As has Ahmed: whether he died of his illness, continued his journey, returned to Bombay, or settled in France, he disappeared from the record, no longer of interest to French officialdom, or, it seems to Ruffin, his former caregiver, teacher, and warden. Ahmed and his manuscript had been briefly of interest to them as a symbol—but of what?
One would expect an answer along the lines of ‘the universality of republican principles,’ or ‘France’s enlightened (and Britain’s shabby) treatment of non-Europeans.’ Both of these were common themes of French revolutionary propaganda, but neither mattered to Ruffin. He was simply amazed that Ahmed, a Muslim, an Asian, could “write in French letters.” He had never seen one who could learn to write in a Western script, and had assumed they were simply incapable of doing so. Indeed, left to their own devices, he suggested, they probably were—but Ahmed was a “conquest of philosophy.”
Thanks to his French military advisers, Tipu Sultan, France’s not-quite-ally in Mysore, had been the first to show that “Muslim soldiers could be equipped with bayonets and drilled in the European manner.” But this had only been a superficial Westernization, an imitation of the European arts of making weapons and disciplining bodies. There had not yet been “a man born in their country, and preserving his faith, who would learn to read and write our language. This phenomenon has been reserved for the Republican era.” For Ruffin, Ahmed’s progress confirmed the superiority of republican government and European civilization, and showed that the former was the most effective means of spreading the latter among the less-advanced nations of Asia.
In Ruffin’s vision, Asians like Ahmed could bear witness to the glory of the French Republic by espousing the principles enshrined in the Declaration of the Rights of Man and Citizen. Not that they could understand or endorse them—that possibility did not cross Ruffin’s mind. But simply in saying them, writing them, echoing them, France’s Asian tutelaries would testify that the Republic was a miracle-worker, capable of teaching its language to people until then excluded from Europe’s equivalent of Persian.
Ahmed risked so much to be heard by British justice, but his voice is lost to history. Ruffin and his ministerial superiors had no interest in what Ahmed might say for himself, only whether, like a rare parrot brought out for an after-dinner entertainment, he could repeat the few lines he’d been given.
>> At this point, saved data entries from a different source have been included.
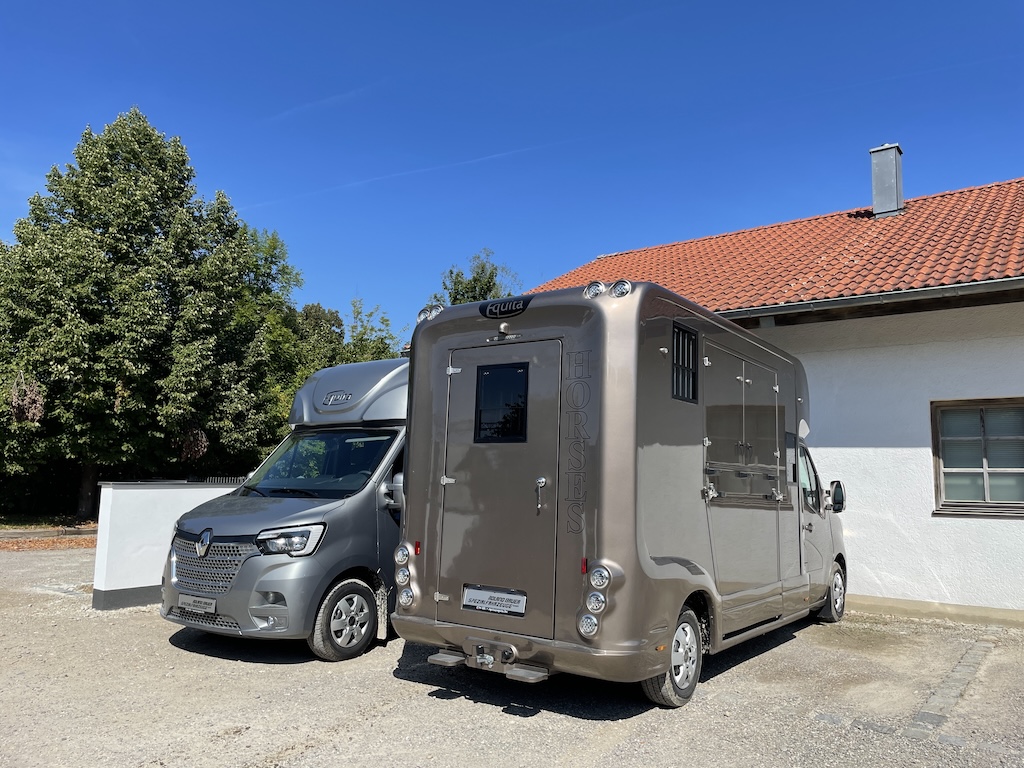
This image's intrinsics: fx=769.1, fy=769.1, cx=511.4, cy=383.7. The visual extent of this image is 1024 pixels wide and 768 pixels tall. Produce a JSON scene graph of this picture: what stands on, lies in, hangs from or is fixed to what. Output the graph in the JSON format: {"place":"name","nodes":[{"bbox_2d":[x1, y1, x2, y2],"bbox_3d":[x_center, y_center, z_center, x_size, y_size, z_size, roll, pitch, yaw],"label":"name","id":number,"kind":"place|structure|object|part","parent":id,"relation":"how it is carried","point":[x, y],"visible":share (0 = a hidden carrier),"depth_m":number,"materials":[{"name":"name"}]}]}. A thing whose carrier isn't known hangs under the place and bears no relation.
{"place":"outdoors","nodes":[
{"label":"outdoors","id":0,"kind":"place"},
{"bbox_2d":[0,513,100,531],"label":"grass strip","id":1,"kind":"structure","parent":0,"point":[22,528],"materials":[{"name":"green plant"}]},
{"bbox_2d":[90,479,240,612],"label":"white wall","id":2,"kind":"structure","parent":0,"point":[166,500],"depth_m":7.76,"materials":[{"name":"white paint"}]},
{"bbox_2d":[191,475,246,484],"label":"fence","id":3,"kind":"object","parent":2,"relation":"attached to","point":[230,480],"visible":0.13,"depth_m":10.50,"materials":[{"name":"black metal"}]},
{"bbox_2d":[0,539,1023,767],"label":"gravel lot","id":4,"kind":"structure","parent":0,"point":[495,721],"materials":[{"name":"grey gravel"}]},
{"bbox_2d":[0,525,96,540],"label":"curb","id":5,"kind":"structure","parent":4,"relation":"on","point":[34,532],"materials":[{"name":"grey concrete"}]},
{"bbox_2d":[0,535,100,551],"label":"fallen leaves","id":6,"kind":"object","parent":4,"relation":"on","point":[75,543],"visible":0.64,"depth_m":14.28,"materials":[{"name":"brown plant"}]},
{"bbox_2d":[161,358,410,659],"bbox_3d":[-0.925,1.040,7.595,1.886,2.453,4.719,-4,-8,37],"label":"silver van","id":7,"kind":"object","parent":4,"relation":"on","point":[401,442],"visible":0.5,"depth_m":5.98,"materials":[{"name":"metal"}]},
{"bbox_2d":[175,593,215,613],"bbox_3d":[-2.433,1.684,5.887,0.434,0.128,0.080,-4,-8,37],"label":"license plate","id":8,"kind":"object","parent":7,"relation":"attached to","point":[191,605],"visible":0.96,"depth_m":5.85,"materials":[{"name":"white metal"}]},
{"label":"grille","id":9,"kind":"part","parent":7,"relation":"part of","materials":[{"name":"silver metal"}]},
{"label":"headlight","id":10,"kind":"part","parent":7,"relation":"part of","materials":[{"name":"clear plastic"}]},
{"bbox_2d":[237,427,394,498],"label":"windshield","id":11,"kind":"object","parent":7,"relation":"in","point":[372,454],"visible":0.61,"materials":[{"name":"black glass"}]},
{"bbox_2d":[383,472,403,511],"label":"side mirror","id":12,"kind":"object","parent":7,"relation":"attached to","point":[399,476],"visible":0.41,"depth_m":6.09,"materials":[{"name":"mirror"}]},
{"bbox_2d":[397,280,843,707],"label":"horse truck","id":13,"kind":"object","parent":4,"relation":"on","point":[641,448],"visible":0.86,"depth_m":4.82,"materials":[{"name":"grey"}]},
{"bbox_2d":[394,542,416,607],"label":"tail light","id":14,"kind":"object","parent":13,"relation":"attached to","point":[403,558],"visible":0.91,"depth_m":5.02,"materials":[{"name":"plastic"}]},
{"bbox_2d":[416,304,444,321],"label":"roof lamp","id":15,"kind":"object","parent":13,"relation":"attached to","point":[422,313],"visible":0.49,"depth_m":5.70,"materials":[{"name":"plastic"}]},
{"bbox_2d":[461,585,527,616],"bbox_3d":[-0.118,1.362,4.822,0.535,0.162,0.061,-4,-8,37],"label":"license plate","id":16,"kind":"object","parent":13,"relation":"attached to","point":[486,605],"visible":0.97,"depth_m":4.80,"materials":[{"name":"white metal"}]},
{"bbox_2d":[474,363,530,443],"bbox_3d":[-0.052,0.119,4.997,0.483,0.573,0.098,-4,-8,37],"label":"window","id":17,"kind":"structure","parent":13,"relation":"in","point":[486,375],"depth_m":4.99,"materials":[{"name":"black glass"}]},
{"bbox_2d":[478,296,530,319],"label":"sign","id":18,"kind":"object","parent":13,"relation":"attached to","point":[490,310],"visible":0.96,"depth_m":5.29,"materials":[{"name":"black plastic"}]},
{"label":"door handle","id":19,"kind":"part","parent":13,"relation":"part of","materials":[{"name":"silver metal"}]},
{"bbox_2d":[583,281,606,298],"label":"roof lamp","id":20,"kind":"object","parent":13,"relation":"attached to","point":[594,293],"visible":0.66,"depth_m":4.90,"materials":[{"name":"plastic"}]},
{"bbox_2d":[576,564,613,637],"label":"tail light","id":21,"kind":"object","parent":13,"relation":"attached to","point":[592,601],"visible":0.95,"depth_m":4.14,"materials":[{"name":"plastic"}]},
{"bbox_2d":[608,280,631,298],"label":"roof lamp","id":22,"kind":"object","parent":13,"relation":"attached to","point":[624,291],"visible":0.73,"depth_m":4.64,"materials":[{"name":"plastic"}]},
{"bbox_2d":[671,322,698,404],"bbox_3d":[1.111,-0.135,5.042,0.083,0.485,0.455,-4,-8,37],"label":"window","id":23,"kind":"structure","parent":13,"relation":"in","point":[683,330],"depth_m":5.07,"materials":[{"name":"black glass"}]},
{"bbox_2d":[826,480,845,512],"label":"side mirror","id":24,"kind":"object","parent":13,"relation":"attached to","point":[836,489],"visible":0.91,"depth_m":7.39,"materials":[{"name":"black mirror"}]},
{"bbox_2d":[904,639,996,741],"bbox_3d":[2.980,2.024,5.158,0.292,0.057,2.994,-4,-8,37],"label":"stone strip","id":25,"kind":"object","parent":4,"relation":"in","point":[919,717],"visible":0.85,"depth_m":4.95,"materials":[{"name":"grey stone"}]},
{"bbox_2d":[1,0,1023,338],"label":"sky","id":26,"kind":"structure","parent":0,"point":[632,229],"materials":[{"name":"blue"}]},
{"bbox_2d":[262,77,383,124],"label":"contrail","id":27,"kind":"object","parent":26,"relation":"in","point":[295,108],"visible":0.92,"materials":[{"name":"white"}]},
{"bbox_2d":[246,138,562,214],"label":"contrail","id":28,"kind":"object","parent":26,"relation":"in","point":[363,181],"visible":0.84,"materials":[{"name":"white"}]},
{"bbox_2d":[516,165,1023,625],"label":"house","id":29,"kind":"structure","parent":0,"point":[1016,392],"depth_m":8.66,"materials":[{"name":"white paint"}]},
{"bbox_2d":[524,177,1023,316],"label":"tiled roof","id":30,"kind":"structure","parent":29,"relation":"on","point":[868,222],"depth_m":10.57,"materials":[{"name":"tile"}]},
{"bbox_2d":[718,275,1023,323],"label":"gutter","id":31,"kind":"object","parent":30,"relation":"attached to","point":[899,293],"visible":0.85,"depth_m":8.32,"materials":[{"name":"grey metal"}]},
{"bbox_2d":[869,143,904,216],"bbox_3d":[6.321,-3.275,12.886,0.506,1.434,0.497,-4,-8,37],"label":"chimney","id":32,"kind":"object","parent":30,"relation":"on","point":[874,181],"visible":0.86,"depth_m":12.73,"materials":[{"name":"grey metal"}]},
{"bbox_2d":[931,398,1023,516],"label":"window","id":33,"kind":"structure","parent":29,"relation":"in","point":[984,470],"depth_m":8.09,"materials":[{"name":"brown"}]},
{"label":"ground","id":34,"kind":"structure","parent":0},
{"bbox_2d":[0,107,287,515],"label":"tree","id":35,"kind":"object","parent":34,"relation":"on","point":[153,233],"visible":0.99,"depth_m":19.04,"materials":[{"name":"green plant"}]},
{"bbox_2d":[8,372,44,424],"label":"dried plant","id":36,"kind":"object","parent":35,"relation":"hanging from","point":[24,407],"visible":0.72,"depth_m":16.92,"materials":[{"name":"plant"}]},
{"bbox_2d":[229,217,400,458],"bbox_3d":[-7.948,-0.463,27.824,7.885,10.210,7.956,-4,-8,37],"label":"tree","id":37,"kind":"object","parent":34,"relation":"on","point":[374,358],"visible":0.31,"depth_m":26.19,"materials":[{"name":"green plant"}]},
{"bbox_2d":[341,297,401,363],"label":"tree","id":38,"kind":"object","parent":34,"relation":"on","point":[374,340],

Even his translation seems to be lost, perhaps mis-cataloged somewhere in the French National Library’s collection of Persian manuscripts.
I came across Ruffin’s report while looking for something else in a volume of miscellanea at the archives of the French Ministry of Foreign Affairs, and now Ahmed is caught again in a story told by someone else.
Primary sources consulted: Archives du Ministère des Affaires Etrangères, Courneuve. Mémoires et Documents, Asie, vol. 20, f 133-133v.